Ingredients
For the buns
- 15 g active dry yeast 1 tablespoon
- 260 g warm milk between 40°c and 45°c TM: Straight from the fridge is fine.
- 70 g melted butter but cooled to at least between 40°c and 45°c
- 45 g sugar
- 1 egg
- 2 tsp flaked salt We use Pink Murray Valley
- 500 g Plain flour
- 2 tsp cinnamon
- 2 tsp Mixed spice
- 1 tsp nutmeg
- 180 g fruit combination of sultanas currants, cranberries, whatever you like (Wash fruit and soak in boiling water to plump up first)
- For the Cross Mixture
- 30 g Cornflour
- 1 tsp Castor sugar
- 2 Tbsp Plain Flour
- 1 ½ Tbsp Water Add a tsp at a time to get the consistency right, as this is only an approximate measure
- For the Glaze Syrup
- ½ cup Castor Sugar
- 2 Tbsp Water
- 2 Tbsp sieved apricot jam
Instructions
By hand Method
- Melt butter and set aside to cool.
- Warm milk to between 40 and 45c add yeast and stir to dissolve
- Whisk in the melted (but cooled) butter and sugar, cover with cling film and let stand for 5 minutes.

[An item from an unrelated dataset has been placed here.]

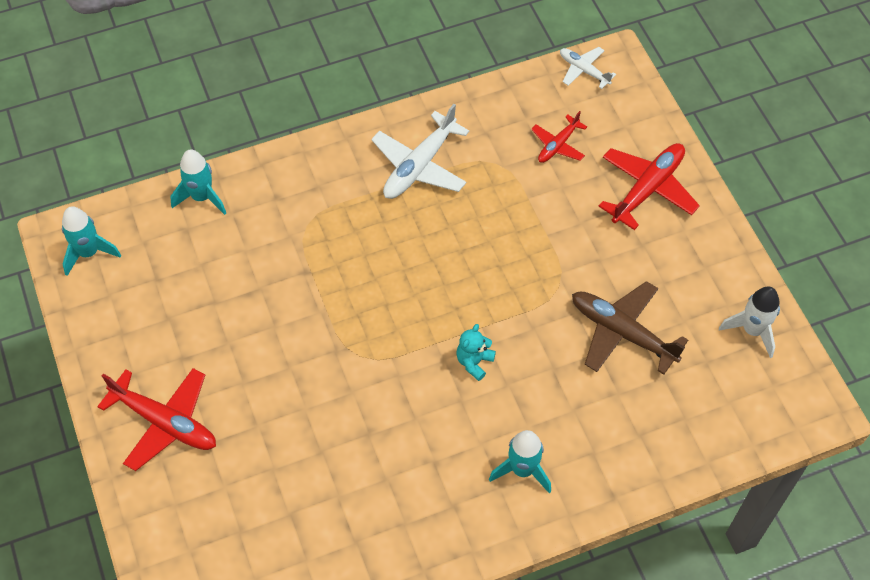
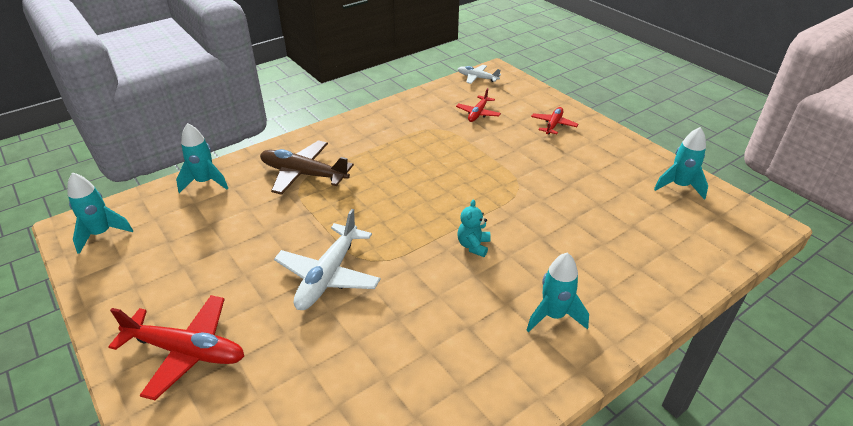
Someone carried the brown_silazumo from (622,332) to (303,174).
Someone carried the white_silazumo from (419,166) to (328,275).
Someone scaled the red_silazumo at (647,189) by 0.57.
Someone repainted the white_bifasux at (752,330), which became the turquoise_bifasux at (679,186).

The mixture should be all foamy at the end of this stage.
- Add the remainder of the ingredients except for the fruit, combine until a soft dough is formed.

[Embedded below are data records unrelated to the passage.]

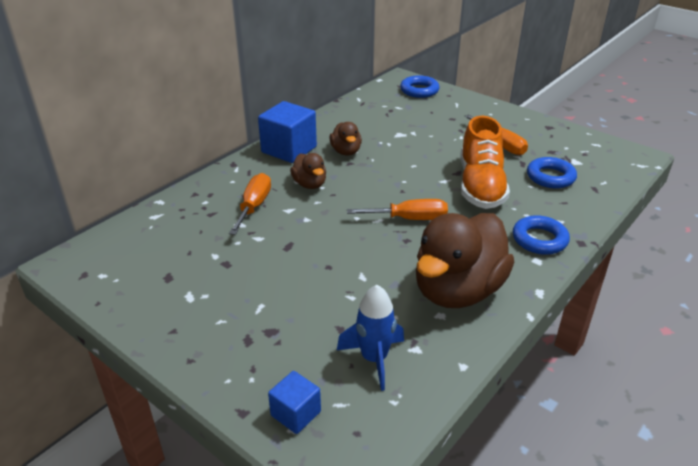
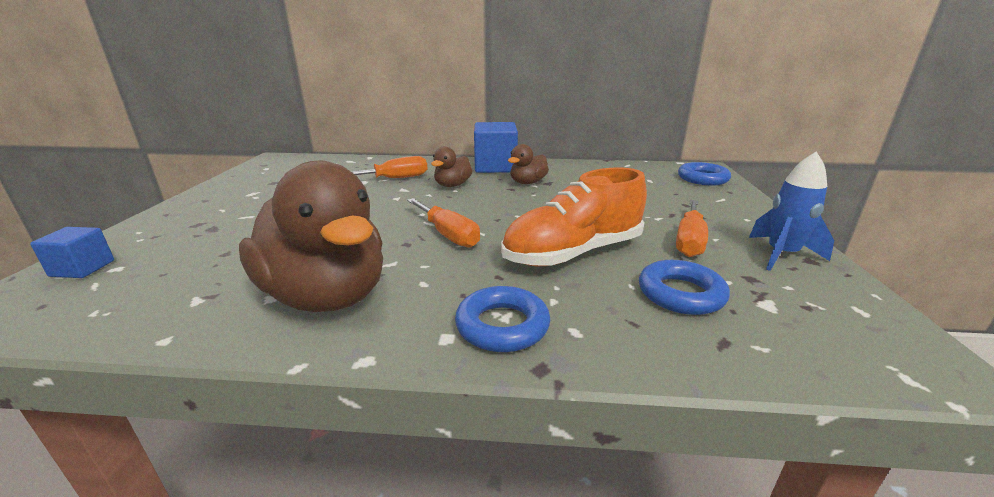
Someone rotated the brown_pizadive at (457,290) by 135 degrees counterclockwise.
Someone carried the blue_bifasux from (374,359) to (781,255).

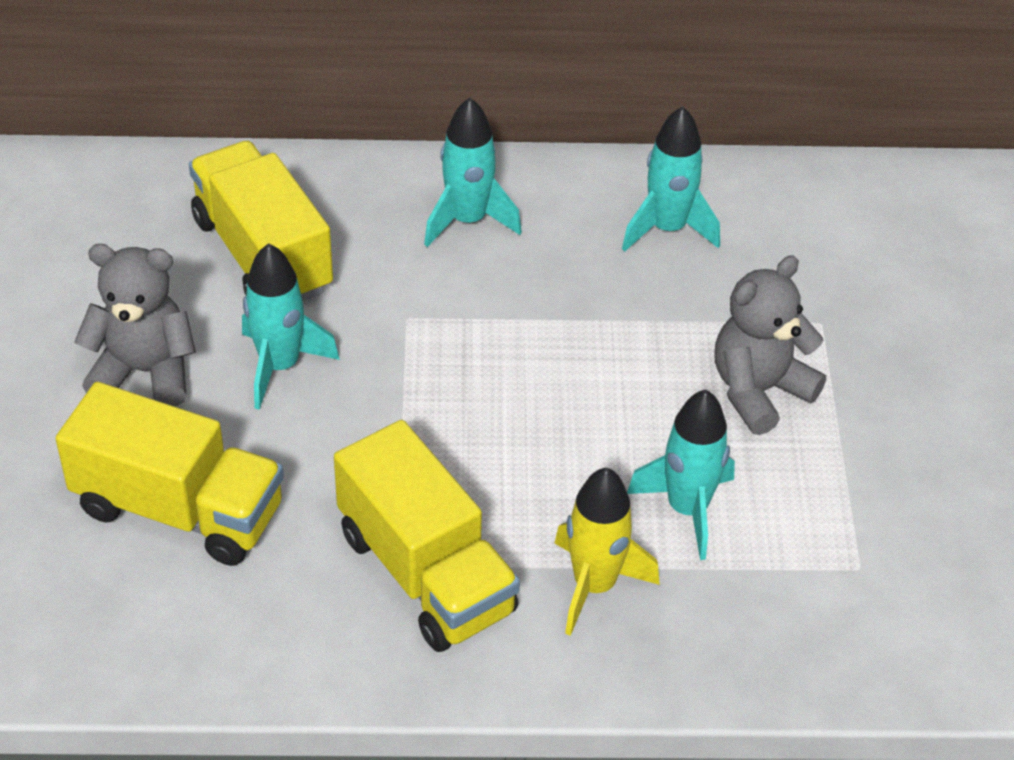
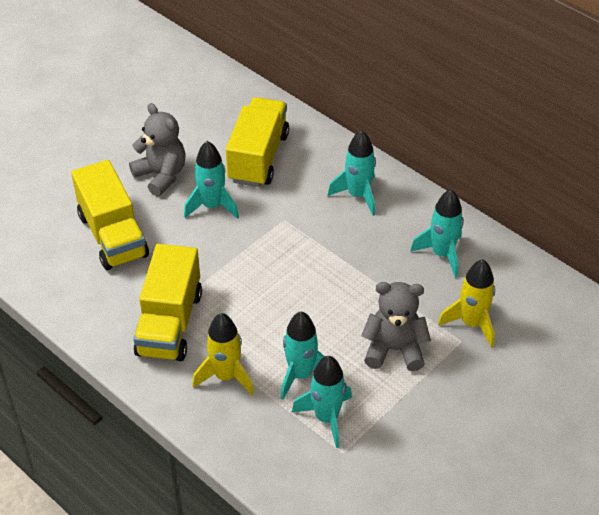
Someone put down the turquoise_bifasux at (326,418).
Someone put down the yellow_bifasux at (471,323).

- Knead for around 8 minutes until the dough is smooth and elastic. Roll out the dough spread on the fruit, roll up and knead till combined.

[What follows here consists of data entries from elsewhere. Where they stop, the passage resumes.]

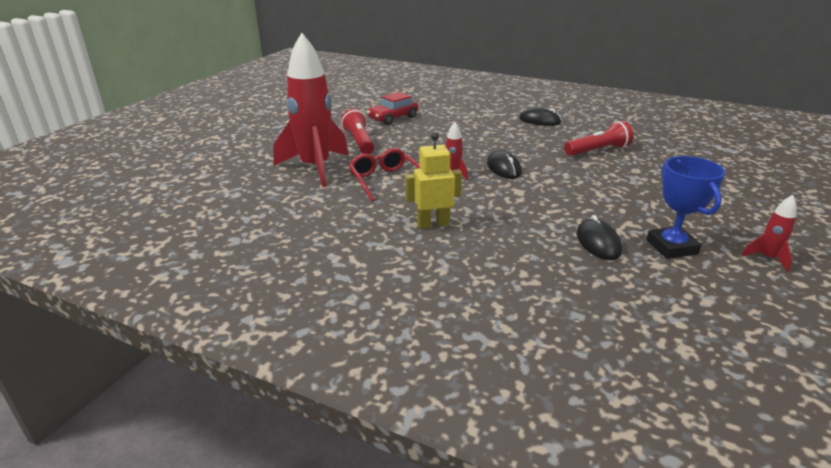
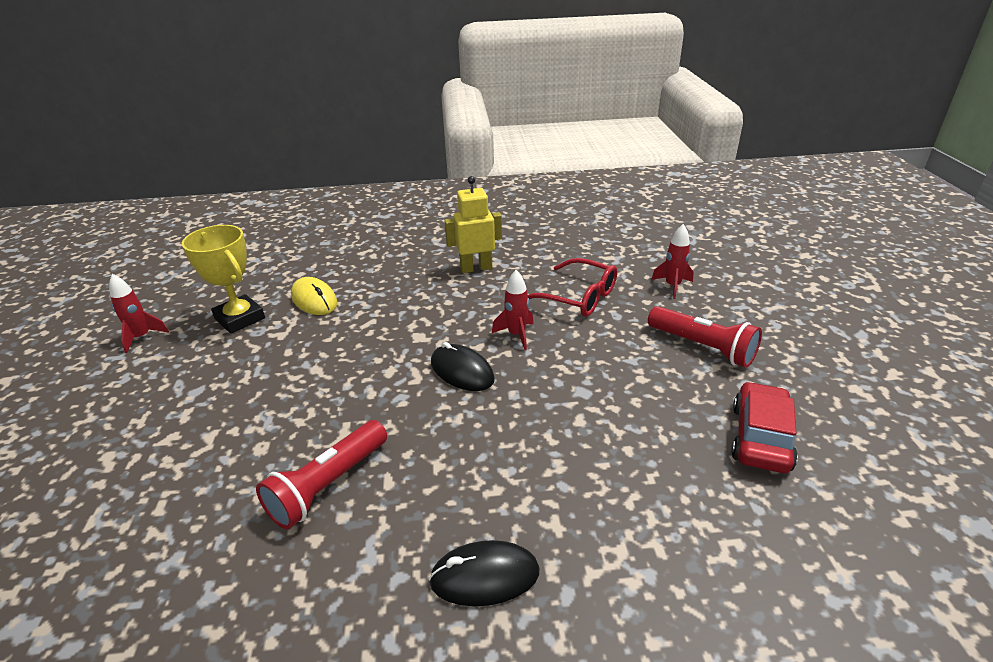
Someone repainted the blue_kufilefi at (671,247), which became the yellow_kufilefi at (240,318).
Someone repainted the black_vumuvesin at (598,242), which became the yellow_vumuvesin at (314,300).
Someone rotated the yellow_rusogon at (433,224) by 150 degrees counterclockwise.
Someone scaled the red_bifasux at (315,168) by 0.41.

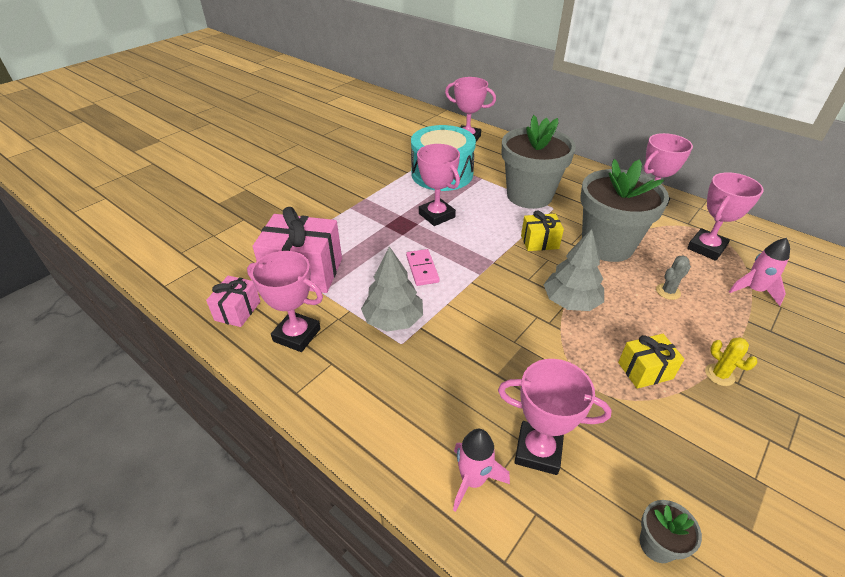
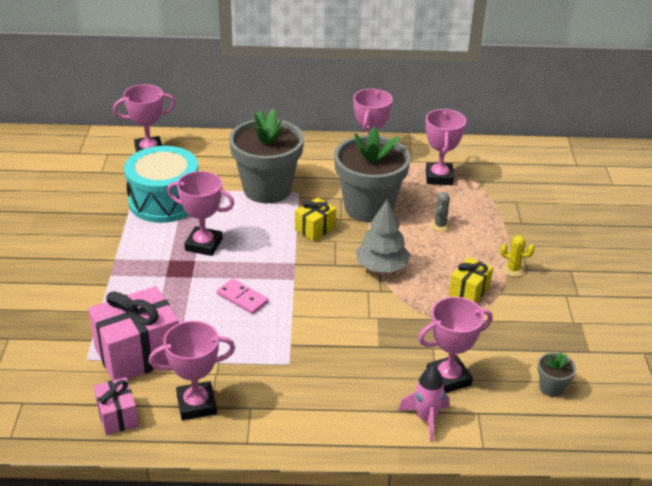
Someone took away the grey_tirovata at (393,320).
Someone took away the pink_bifasux at (753,290).

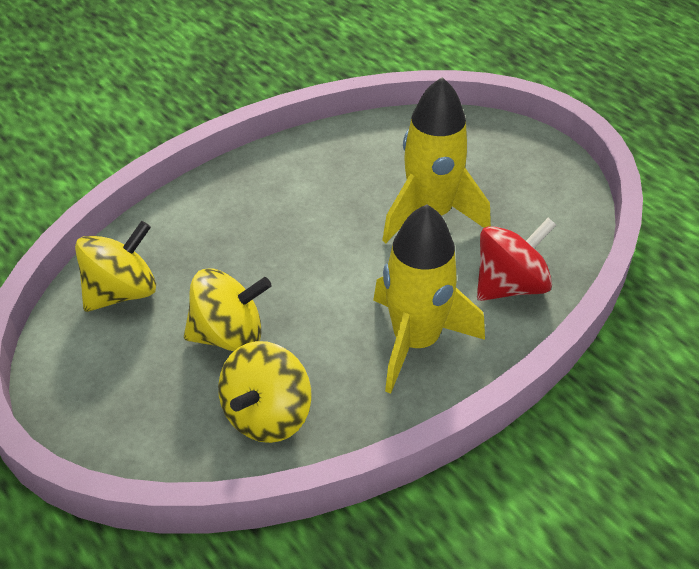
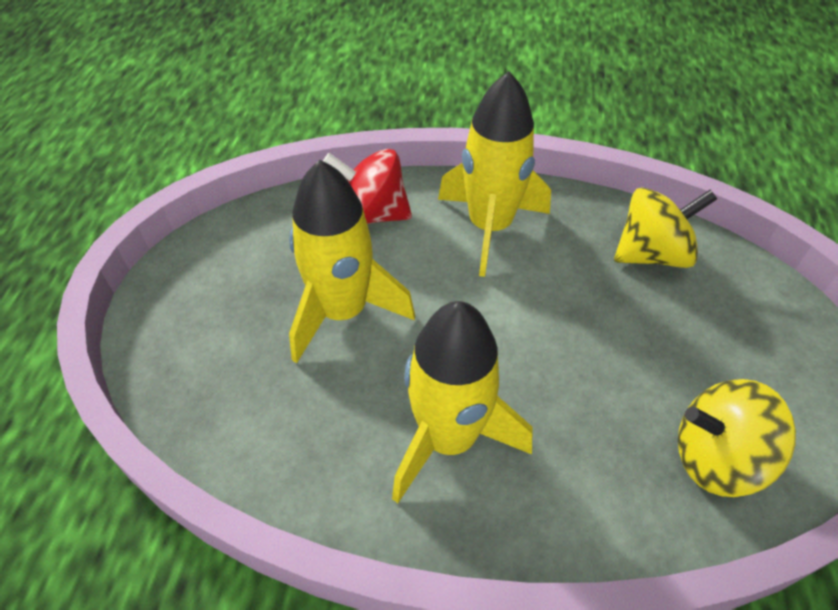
Someone put down the yellow_bifasux at (449,438).
Someone took away the yellow_ledelul at (229,335).

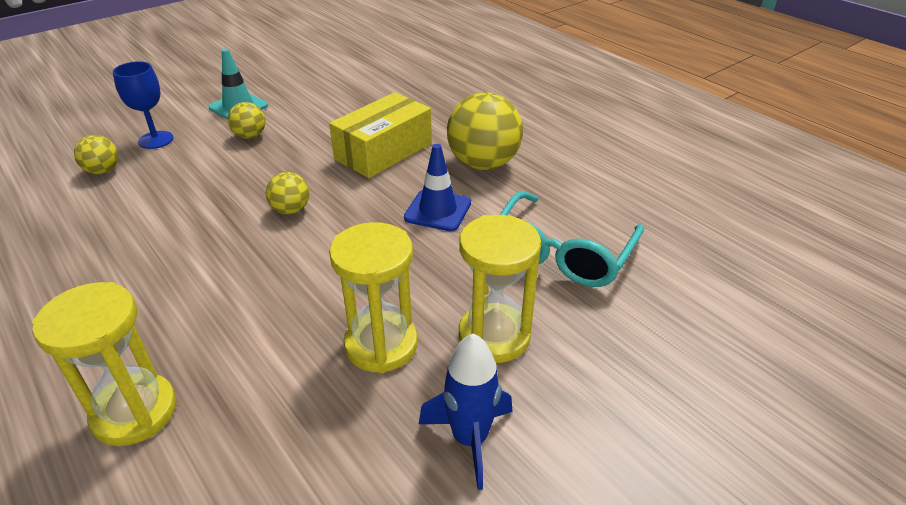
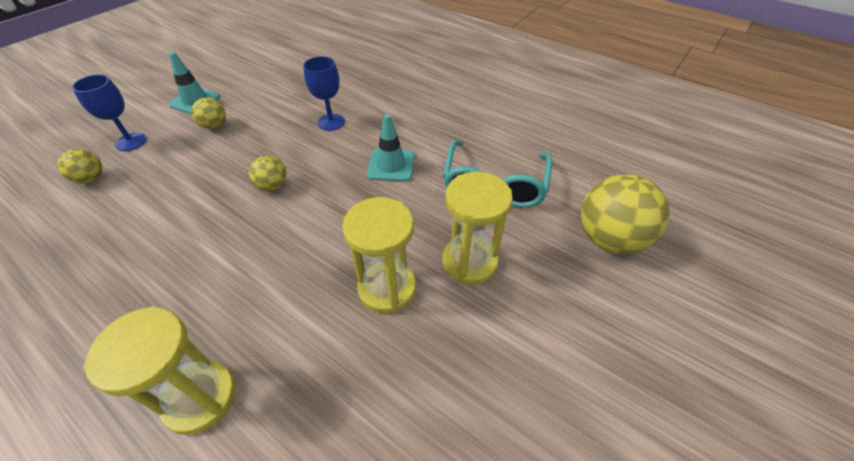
Someone swapped the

- No need to prove here, go on to the next step while the mix is still warm.
- Divide the dough into 80 g balls, roll and shape as shown in bake club
- In the meantime, make your cross mixture. Mix all ingredients and pour into a piping bag with the appropriate piping tube.
- Place onto a lined baking sheet, so they are just touching. Cover with a clean tea-towel or Clingfilm, and leave to rest for 10 – 20 min. (if you have worked quickly the mix should still be warm leave them to double in size)
- Set the oven to 220° c (200°c Fan)
- Once the buns have doubled in size, draw the cross, then bake until golden brown. Depending on your oven you may want to rotate the tray ½ way through.